[Text extractions by page]
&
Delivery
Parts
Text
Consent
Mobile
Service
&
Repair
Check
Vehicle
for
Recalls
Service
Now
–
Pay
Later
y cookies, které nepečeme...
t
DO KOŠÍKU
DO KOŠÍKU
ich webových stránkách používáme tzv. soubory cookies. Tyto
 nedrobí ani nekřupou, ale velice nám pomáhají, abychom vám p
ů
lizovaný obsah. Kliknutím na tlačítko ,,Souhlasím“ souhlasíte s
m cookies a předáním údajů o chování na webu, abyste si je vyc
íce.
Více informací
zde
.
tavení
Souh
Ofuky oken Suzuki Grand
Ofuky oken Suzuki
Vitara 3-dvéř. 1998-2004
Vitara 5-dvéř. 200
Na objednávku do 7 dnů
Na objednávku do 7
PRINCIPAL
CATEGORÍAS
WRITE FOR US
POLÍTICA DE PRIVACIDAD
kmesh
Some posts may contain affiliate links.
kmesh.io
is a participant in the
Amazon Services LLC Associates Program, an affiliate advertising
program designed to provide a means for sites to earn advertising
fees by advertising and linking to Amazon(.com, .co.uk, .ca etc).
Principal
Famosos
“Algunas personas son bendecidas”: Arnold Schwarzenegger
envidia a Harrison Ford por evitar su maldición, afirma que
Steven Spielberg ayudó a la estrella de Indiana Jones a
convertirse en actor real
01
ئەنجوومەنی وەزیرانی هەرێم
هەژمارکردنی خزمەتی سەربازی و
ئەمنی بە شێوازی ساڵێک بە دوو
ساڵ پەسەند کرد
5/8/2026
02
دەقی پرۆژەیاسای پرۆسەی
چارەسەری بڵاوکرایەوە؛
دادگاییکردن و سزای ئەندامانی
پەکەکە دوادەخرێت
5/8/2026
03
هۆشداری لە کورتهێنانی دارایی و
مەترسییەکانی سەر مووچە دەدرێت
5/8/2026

-- Description of the task --
Copy every line of the entries above character for character, keeping the original order and line breaks.

-- Answer to this exercise --
&
Delivery
Parts
Text
Consent
Mobile
Service
&
Repair
Check
Vehicle
for
Recalls
Service
Now
–
Pay
Later
y cookies, které nepečeme...
t
DO KOŠÍKU
DO KOŠÍKU
ich webových stránkách používáme tzv. soubory cookies. Tyto
 nedrobí ani nekřupou, ale velice nám pomáhají, abychom vám p
ů
lizovaný obsah. Kliknutím na tlačítko ,,Souhlasím“ souhlasíte s
m cookies a předáním údajů o chování na webu, abyste si je vyc
íce.
Více informací
zde
.
tavení
Souh
Ofuky oken Suzuki Grand
Ofuky oken Suzuki
Vitara 3-dvéř. 1998-2004
Vitara 5-dvéř. 200
Na objednávku do 7 dnů
Na objednávku do 7
PRINCIPAL
CATEGORÍAS
WRITE FOR US
POLÍTICA DE PRIVACIDAD
kmesh
Some posts may contain affiliate links.
kmesh.io
is a participant in the
Amazon Services LLC Associates Program, an affiliate advertising
program designed to provide a means for sites to earn advertising
fees by advertising and linking to Amazon(.com, .co.uk, .ca etc).
Principal
Famosos
“Algunas personas son bendecidas”: Arnold Schwarzenegger
envidia a Harrison Ford por evitar su maldición, afirma que
Steven Spielberg ayudó a la estrella de Indiana Jones a
convertirse en actor real
01
ئەنجوومەنی وەزیرانی هەرێم
هەژمارکردنی خزمەتی سەربازی و
ئەمنی بە شێوازی ساڵێک بە دوو
ساڵ پەسەند کرد
5/8/2026
02
دەقی پرۆژەیاسای پرۆسەی
چارەسەری بڵاوکرایەوە؛
دادگاییکردن و سزای ئەندامانی
پەکەکە دوادەخرێت
5/8/2026
03
هۆشداری لە کورتهێنانی دارایی و
مەترسییەکانی سەر مووچە دەدرێت
5/8/2026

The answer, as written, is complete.